= Rahmi Koç scandal =

2026 scandal in Turkey

The Rahmi Koç scandal, began in June 2026 after a video circulated on social media of Turkish billionaire, Rahmi Koç, where he made a derogatory joke about Kurdish women, it drew numerous reactions from various groups and led to ethnic tensions, with many Kurds boycotting businesses linked to Koç. Days after the incident several businesses linked to Koç, were shot at, including a bank branch and two automotive sale and rental outlets. As of June 9, more than 10 people have been detained in connection with the attacks.

== Background ==
Mustafa Rahmi Koç is the honorary chairman of Koç Holding, a Turkish company with businesses in energy, automotive, consumer durables, finance, technology, retail, tourism, agriculture, food, and shipbuilding. The Koç Group includes 14 companies. As of June 9, 2026, his estimated net worth is $2.4 billion. His son, Ömer Koç, is currently the chairman.

Just days before the incident, Koç Holding celebrated its 100th anniversary.

In a video recorded on 5 June, at the opening of İzmir American Hospital, that circulated widely on social media, Koç said, “A doctor told a Kurdish woman to undress, and she replied, ‘You undress first, doctor’.” Several people surrounding Koç were seen laughing at the joke, including Binali Yıldırım, a senior figure in the ruling Justice and Development Party (AKP) and Turkey’s last prime minister.

== Backlash ==
Koç later made a public apology through there social media accounts. The message read , "I sincerely apologize for my words, which I did not intend to target anyone. I would like to express my sincere regret." While Rahmi Koç, apologized, Binali Yıldırım reportedly told his close circle, "I didn't understand what was said there. When those around me laughed, I laughed out of politeness. I would never tolerate disrespect towards our Kurdish citizens.”

===Kurdish response===
The pro-Kurdish opposition DEM Party said it filed a criminal complaint against Koç for “making sexist remarks about Kurdish women, on the grounds of 'public incitement to hatred and hostility', 'insult' and 'hate and discrimination'." Numerous bar associations have issued statements condemning Rahmi Koç and announced they will file criminal complaints against him, Notably by the Van Bar Association. Pervin Buldan, co-chair of the DEM party, stated on her social media; “Aren’t you ashamed of your age? This is an outrageous disgrace,”. The Islamist Kurdish party Huda-Par was also angered by Koç's statement. The Kurdish women's movement known as the Free Women's Movement (TJA) also condemned KoçIn a statement released on there social media. In Diyarbakır, the TJA protested with a march from Dağkapı Square to the Grand Mosque. Protests also erupted against Binali Yildirim, after cameras showed him laughing at the joke by Koç.

===Turkish response===
Following the incident an investigation was announced by Justice minister, Akin Gurlek on X where he also condemned the statement by Koç. AKP Spokesperson Ömer Çelik also issued a statement, condemning Koç's comments, defending Kurdish citizens and women in general. The Far-right MHP party leader Devlet Bahçeli stated that initiating an investigation against Koç was "wrong” and that it was “a joke he made in a friendly conversation” and that the Koç holding has undertaken significant responsibilities in the country's development efforts and investments. A similar approach came from AKP Deputy Chairman Nihat Zeybekci. While criticizing Rahmi Koç's remarks, Zeybekci noted that Koç had apologized and added, "I wish we had 3-5 more Koç Groups in Turkey's economy."

== Attacks ==

June 7 shooting at the Koç Holding’s headquarters.

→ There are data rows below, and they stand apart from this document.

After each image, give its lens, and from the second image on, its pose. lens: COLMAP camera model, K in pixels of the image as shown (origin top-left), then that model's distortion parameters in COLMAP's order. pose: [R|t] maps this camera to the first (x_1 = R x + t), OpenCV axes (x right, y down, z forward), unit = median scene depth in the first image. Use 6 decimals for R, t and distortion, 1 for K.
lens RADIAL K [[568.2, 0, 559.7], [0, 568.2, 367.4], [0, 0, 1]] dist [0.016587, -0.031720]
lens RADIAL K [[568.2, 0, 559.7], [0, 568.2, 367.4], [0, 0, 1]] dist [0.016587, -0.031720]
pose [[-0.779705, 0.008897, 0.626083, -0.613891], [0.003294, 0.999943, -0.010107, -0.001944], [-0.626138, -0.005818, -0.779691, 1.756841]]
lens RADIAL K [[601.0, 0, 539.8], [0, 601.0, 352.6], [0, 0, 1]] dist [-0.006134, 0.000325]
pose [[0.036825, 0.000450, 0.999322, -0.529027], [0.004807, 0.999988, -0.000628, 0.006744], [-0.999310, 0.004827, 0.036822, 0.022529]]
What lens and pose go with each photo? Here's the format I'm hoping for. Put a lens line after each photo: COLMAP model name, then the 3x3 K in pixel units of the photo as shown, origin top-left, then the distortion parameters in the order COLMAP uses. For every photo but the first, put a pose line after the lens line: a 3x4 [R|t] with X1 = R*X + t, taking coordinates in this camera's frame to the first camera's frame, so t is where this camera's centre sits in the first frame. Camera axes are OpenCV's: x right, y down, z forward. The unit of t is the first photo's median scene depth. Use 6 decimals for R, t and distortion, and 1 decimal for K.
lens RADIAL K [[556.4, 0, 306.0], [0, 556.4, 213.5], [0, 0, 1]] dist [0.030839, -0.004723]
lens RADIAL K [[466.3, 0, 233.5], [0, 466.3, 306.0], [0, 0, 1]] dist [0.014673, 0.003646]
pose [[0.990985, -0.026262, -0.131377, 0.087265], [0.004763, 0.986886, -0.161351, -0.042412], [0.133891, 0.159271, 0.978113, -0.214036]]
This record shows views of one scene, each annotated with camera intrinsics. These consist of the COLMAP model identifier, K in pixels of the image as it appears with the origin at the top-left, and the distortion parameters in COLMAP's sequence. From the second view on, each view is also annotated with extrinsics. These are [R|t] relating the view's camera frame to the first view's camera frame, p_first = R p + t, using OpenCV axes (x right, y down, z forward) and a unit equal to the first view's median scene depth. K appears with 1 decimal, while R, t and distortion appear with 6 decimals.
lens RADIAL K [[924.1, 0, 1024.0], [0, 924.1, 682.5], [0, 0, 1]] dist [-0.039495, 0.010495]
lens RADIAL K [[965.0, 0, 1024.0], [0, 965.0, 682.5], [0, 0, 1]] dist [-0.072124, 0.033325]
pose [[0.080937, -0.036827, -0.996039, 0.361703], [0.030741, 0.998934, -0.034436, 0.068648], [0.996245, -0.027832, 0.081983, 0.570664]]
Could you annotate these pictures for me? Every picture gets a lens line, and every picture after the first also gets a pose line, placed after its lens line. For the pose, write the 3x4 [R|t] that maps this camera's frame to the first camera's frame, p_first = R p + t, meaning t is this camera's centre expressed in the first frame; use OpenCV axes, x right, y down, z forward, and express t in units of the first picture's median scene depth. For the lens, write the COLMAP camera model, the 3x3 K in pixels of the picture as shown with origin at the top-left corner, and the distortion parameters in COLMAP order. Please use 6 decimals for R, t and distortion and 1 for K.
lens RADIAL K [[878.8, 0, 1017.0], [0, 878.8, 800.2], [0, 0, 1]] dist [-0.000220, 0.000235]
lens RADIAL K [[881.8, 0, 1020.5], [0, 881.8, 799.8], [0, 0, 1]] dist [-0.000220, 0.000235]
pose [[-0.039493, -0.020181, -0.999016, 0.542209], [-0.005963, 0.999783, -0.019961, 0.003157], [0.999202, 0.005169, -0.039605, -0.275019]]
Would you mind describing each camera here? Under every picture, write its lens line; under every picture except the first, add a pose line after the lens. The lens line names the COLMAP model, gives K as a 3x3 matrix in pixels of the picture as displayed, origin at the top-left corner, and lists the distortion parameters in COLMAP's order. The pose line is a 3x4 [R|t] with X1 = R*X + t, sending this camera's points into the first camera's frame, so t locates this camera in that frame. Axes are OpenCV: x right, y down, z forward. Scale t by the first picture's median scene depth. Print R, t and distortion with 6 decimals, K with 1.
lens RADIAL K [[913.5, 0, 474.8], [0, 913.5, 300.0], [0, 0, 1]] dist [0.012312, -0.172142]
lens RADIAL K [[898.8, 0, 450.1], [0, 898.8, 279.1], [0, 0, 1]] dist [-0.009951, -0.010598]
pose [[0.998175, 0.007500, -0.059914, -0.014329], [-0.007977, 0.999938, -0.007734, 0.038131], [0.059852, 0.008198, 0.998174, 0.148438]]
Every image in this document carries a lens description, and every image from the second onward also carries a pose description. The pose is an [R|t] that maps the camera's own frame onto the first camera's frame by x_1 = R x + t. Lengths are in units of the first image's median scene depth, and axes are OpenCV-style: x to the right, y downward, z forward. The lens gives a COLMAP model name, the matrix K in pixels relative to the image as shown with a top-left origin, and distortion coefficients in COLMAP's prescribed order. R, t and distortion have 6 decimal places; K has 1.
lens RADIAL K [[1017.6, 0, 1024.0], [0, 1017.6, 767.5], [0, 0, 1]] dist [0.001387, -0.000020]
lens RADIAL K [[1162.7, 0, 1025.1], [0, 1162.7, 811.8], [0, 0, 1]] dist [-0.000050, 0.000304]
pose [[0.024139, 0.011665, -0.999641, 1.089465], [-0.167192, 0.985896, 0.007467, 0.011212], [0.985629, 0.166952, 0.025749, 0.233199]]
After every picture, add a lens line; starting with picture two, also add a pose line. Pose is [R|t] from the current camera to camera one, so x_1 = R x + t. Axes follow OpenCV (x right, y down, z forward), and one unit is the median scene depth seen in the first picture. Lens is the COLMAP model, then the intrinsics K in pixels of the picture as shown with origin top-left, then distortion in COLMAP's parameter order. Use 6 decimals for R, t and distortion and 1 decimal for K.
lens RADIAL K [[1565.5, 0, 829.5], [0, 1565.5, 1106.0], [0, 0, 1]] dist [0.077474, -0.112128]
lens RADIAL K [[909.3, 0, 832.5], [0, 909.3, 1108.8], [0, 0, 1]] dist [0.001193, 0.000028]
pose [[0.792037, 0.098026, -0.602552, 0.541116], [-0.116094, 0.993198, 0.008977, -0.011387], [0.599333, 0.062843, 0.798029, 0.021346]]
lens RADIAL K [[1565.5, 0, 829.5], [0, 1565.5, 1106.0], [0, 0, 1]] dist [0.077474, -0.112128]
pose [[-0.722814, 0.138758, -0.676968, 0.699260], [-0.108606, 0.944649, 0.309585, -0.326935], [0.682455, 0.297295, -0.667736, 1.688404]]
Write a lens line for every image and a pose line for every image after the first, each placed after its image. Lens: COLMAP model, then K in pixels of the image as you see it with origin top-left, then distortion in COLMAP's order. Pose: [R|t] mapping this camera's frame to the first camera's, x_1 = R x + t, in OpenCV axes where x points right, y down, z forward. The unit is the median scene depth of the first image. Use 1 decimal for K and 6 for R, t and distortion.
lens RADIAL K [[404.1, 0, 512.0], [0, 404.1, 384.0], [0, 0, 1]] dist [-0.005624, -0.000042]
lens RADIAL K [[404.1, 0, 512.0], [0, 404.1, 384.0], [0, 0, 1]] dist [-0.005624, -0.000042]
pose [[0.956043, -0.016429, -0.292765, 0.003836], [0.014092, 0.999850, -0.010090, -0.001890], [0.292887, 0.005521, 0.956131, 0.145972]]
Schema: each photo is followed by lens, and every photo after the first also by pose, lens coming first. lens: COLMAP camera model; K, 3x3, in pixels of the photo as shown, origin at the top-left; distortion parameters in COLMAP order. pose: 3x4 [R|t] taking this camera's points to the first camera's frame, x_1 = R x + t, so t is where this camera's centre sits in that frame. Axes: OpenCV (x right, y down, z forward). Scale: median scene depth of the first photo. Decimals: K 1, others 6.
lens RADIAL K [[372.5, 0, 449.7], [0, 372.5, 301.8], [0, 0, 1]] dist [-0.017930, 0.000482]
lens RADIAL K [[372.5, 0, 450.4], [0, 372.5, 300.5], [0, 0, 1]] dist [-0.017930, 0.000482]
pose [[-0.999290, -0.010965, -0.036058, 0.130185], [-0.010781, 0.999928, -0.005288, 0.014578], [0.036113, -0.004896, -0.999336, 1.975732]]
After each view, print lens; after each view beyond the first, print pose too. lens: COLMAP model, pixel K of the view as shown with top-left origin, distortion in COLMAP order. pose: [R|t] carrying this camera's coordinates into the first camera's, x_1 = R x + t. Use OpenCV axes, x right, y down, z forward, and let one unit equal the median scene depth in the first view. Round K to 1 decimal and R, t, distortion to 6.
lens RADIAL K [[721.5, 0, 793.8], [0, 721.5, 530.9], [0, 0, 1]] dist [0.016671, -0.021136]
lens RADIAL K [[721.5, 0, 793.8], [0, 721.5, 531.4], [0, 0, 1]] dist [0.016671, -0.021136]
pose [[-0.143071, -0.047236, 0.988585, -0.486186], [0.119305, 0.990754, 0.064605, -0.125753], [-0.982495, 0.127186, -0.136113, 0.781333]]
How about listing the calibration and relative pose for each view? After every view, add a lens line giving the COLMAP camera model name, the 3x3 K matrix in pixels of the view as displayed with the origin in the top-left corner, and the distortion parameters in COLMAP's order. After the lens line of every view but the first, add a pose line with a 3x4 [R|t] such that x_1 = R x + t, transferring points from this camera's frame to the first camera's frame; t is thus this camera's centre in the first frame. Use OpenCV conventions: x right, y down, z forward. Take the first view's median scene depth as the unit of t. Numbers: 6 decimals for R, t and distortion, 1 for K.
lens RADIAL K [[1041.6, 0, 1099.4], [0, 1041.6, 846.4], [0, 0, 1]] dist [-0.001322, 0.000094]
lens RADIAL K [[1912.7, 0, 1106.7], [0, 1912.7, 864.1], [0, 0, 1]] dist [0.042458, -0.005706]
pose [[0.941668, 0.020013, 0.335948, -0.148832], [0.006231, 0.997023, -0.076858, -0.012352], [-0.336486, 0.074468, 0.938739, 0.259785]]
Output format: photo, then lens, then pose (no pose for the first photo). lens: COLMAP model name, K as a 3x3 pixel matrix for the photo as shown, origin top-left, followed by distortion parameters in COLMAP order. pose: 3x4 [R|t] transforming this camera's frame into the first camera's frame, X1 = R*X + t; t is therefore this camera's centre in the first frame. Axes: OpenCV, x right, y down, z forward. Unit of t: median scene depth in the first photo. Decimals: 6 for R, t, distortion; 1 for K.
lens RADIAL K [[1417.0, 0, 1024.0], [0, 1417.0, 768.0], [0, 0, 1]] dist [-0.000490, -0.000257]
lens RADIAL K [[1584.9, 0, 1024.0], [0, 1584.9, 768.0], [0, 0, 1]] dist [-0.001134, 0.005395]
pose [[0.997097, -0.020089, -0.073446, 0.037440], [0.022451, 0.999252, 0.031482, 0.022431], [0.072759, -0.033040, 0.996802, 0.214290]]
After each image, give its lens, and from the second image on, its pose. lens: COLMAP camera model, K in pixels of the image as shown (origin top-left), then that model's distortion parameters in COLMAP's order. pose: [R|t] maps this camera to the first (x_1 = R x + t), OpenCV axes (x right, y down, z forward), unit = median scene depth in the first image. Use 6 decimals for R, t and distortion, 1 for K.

On June 7, shots were fired at the Otokoç headquarters in Maltepe, Istanbul. Later that evening, another Otokoç sales center was attacked, this time in Antalya. That same night, a Yapı Kredi Bank branch in Sur, Diyarbakır, was also reported to have been attacked by armed assailants. In Diyabakır the incident’s occurred at around 11:30 PM, following reports by bank employees, police teams conducted an investigation at the scene. The branch was temporarily closed. One day after the incident’s, a ATM belonging to Yapı Kredi Bank in the Ofis neighborhood of Yenişehir district was shot at by unidentified person(s). No one was killed or injured in the incident. An armed Kurdish group known as Ertekinler claimed responsibility for the attack. The gunmen allegedly recorded the attack with their phones and shared it on social media. In the footage, one of the attackers stated; "Rahmi Koç, greetings from brother Serdar E. If the disrespect towards Kurdish women continues, these actions in Turkey will not end." As of June 9, more than 10 people have been detained in connection with the attacks. AK Party spokesperson Ömer Çelik, condemned the attacks on his social media. The DEM Party also condemned the attack, stating, "Our stance against all acts of violence that threaten social peace is clear; such attacks are unacceptable."